Professor Morgan disagrees. "It's not cost-effective, because we can't predict who's going to do it. "More than that, 24-hour surveillance is inhumane because it deprives prisoners of a basic human dignity: "Every prisoner should have a certain degree ofprivacy and every person should be allowed certain items of clothing which might make it possible for them to commit suicide. One of the traditional ways of dealing with those liable to commit suicide was to put them in a strip cell where it was impossible for them to suspend themselves, to deprive them of clothes and put them into what was almost a strait-jacket. Those types of cell were until quite recently regularly used in prison hospitals.

"If you're going to run a humane regime, it is going to involve risk. Any prison system is going to have the odd suicide which no one could reasonably have prevented and the fact that it happens doesn't necessarily cast any slur upon the quality of the staff or regime. Indeed, it may indicate, to the contrary, that the regime is sufficiently humane to allow risks."

Attempts are made to minimise that risk. British prisons now have a programme to coach warders in the early warning signs. Reception officers bear the particular burden, being required to screen incoming prisoners for tell-tale signs - a history of mental health treatment or of physical self-abuse. They are trained to watch for signs that newcomers may in the past have harmed themselves. Scars across the wrists are common enough.

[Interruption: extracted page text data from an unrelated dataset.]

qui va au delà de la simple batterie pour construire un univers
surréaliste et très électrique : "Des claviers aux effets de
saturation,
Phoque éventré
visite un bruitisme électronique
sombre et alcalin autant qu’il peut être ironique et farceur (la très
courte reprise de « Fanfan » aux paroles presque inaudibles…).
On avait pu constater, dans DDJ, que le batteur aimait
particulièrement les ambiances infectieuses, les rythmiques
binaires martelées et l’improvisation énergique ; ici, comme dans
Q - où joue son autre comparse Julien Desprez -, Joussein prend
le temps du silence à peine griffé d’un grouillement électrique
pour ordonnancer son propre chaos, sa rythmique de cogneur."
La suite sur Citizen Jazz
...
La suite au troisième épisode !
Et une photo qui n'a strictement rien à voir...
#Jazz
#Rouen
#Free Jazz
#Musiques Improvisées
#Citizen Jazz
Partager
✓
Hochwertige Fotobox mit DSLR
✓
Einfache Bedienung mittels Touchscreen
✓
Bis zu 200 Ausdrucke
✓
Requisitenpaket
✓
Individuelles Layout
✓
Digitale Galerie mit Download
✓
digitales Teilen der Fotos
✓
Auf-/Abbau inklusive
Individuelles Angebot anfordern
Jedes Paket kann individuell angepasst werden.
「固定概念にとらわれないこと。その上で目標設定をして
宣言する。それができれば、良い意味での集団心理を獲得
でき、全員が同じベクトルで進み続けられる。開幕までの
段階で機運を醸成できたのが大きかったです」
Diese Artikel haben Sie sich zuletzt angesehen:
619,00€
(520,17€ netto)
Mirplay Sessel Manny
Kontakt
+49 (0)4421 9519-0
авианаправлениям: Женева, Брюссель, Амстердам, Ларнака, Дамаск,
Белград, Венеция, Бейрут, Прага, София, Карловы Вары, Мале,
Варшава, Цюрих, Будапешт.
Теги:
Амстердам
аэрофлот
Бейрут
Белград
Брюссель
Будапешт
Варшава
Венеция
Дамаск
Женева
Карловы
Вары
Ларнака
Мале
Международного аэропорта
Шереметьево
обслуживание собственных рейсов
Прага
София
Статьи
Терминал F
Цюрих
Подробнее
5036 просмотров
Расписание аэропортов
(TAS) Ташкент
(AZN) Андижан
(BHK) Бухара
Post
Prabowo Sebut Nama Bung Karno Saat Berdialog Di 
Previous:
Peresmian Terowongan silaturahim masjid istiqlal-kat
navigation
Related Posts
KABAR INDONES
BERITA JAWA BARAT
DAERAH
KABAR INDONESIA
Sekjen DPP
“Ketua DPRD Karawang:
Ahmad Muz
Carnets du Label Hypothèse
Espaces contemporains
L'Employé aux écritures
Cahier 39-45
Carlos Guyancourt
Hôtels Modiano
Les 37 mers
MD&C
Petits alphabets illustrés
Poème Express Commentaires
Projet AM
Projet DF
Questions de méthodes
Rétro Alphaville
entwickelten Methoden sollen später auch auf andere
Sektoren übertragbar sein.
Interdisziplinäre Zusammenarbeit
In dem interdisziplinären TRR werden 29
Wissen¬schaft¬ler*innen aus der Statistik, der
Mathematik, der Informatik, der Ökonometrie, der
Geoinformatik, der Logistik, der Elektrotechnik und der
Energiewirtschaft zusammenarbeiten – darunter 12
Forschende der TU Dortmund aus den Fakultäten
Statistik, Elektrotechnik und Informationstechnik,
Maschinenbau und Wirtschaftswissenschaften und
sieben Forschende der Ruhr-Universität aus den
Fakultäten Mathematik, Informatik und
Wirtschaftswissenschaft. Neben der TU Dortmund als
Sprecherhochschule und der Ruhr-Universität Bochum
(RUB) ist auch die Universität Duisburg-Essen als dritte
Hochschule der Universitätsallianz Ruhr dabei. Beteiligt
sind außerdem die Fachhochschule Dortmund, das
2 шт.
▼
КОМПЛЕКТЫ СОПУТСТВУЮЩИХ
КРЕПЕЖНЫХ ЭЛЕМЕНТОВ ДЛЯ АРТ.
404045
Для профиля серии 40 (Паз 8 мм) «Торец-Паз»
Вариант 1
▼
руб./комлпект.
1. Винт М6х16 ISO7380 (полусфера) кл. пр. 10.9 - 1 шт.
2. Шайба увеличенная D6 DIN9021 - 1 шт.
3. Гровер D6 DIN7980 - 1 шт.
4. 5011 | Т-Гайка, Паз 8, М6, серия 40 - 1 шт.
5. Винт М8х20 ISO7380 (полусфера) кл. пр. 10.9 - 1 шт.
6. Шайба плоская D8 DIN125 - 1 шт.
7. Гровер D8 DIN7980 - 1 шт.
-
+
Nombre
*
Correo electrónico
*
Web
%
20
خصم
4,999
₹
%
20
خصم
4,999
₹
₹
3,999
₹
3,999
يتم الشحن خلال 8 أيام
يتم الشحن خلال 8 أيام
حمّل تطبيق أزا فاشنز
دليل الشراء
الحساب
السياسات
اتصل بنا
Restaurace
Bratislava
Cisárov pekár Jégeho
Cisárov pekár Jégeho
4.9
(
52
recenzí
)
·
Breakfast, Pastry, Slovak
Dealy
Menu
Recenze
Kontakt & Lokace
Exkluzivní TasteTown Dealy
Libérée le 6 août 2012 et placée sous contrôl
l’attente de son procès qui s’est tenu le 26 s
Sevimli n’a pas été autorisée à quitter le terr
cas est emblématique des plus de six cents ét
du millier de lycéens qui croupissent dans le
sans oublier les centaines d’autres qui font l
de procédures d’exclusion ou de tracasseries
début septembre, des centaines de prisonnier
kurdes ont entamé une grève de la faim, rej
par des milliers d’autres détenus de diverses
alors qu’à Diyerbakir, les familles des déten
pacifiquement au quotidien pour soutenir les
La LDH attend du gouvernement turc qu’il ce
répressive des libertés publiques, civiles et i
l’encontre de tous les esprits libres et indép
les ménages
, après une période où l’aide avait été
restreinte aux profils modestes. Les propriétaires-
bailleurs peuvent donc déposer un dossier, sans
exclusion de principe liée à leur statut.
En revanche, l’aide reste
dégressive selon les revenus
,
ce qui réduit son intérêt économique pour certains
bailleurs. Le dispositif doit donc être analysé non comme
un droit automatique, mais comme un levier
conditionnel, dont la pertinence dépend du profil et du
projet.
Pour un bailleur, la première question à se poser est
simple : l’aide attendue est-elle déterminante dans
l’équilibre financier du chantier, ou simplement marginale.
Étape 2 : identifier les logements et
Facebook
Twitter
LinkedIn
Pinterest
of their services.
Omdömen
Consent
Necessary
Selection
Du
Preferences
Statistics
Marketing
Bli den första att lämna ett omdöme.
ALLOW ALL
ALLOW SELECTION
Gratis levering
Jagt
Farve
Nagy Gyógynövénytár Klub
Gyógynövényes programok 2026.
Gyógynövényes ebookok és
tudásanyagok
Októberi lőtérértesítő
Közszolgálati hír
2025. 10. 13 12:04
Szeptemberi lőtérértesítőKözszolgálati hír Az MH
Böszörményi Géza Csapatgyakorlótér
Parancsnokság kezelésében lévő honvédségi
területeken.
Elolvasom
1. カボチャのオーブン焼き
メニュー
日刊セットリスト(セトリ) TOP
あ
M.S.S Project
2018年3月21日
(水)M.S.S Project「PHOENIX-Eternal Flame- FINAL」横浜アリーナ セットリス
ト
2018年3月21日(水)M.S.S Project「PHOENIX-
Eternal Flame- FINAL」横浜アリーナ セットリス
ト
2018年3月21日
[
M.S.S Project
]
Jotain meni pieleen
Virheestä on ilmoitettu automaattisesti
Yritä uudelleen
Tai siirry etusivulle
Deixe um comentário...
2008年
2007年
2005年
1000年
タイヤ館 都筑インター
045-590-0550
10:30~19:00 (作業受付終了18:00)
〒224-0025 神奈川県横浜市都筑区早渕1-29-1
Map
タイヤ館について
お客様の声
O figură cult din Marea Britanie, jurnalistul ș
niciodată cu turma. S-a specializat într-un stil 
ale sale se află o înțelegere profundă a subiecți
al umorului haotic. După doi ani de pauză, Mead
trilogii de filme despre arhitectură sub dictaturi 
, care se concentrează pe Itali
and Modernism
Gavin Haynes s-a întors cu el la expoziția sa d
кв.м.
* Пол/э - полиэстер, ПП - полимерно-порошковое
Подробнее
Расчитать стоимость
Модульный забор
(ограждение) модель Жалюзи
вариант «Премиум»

Those deemed at risk are marked for informal supervision. More serious cases are put in cells closer to warders' offices or on the ground floor in the prison hospital; the worst are put on a special watch that requires officers to look into their cell every 15 minutes and their state to be recorded on a log-sheet. The problem is that large numbers of prisoners are on the 15-minute watch, which is very staff intensive . Many succeed in committing suicide in the short intervals. West was only one.

Judge Tumim's notion that another prisoner should have shared a cell with West does not meet with universal approval. Who, after all, would have wanted to be a bunk-mate with a man accused of such a gruesome series of crimes?

"With a Category A prisoner like West the Home Office has a dual duty," says Professor Morgan. "He may have been at risk of attack from other prisoners." Which is why West was kept in a reinforced cell and was always accompanied by at least two officers when out of it.

"If he had been attacked by fellow prisoners and killed - as was the case with Jeffrey Dahmer in the States - that would have been a greater cause for questioning than the fact that he's committed suicide," adds Professor Morgan. "There are some suicidesthat are not preventable. It's not self-evident that because he's committed suicide the system must have been at fault."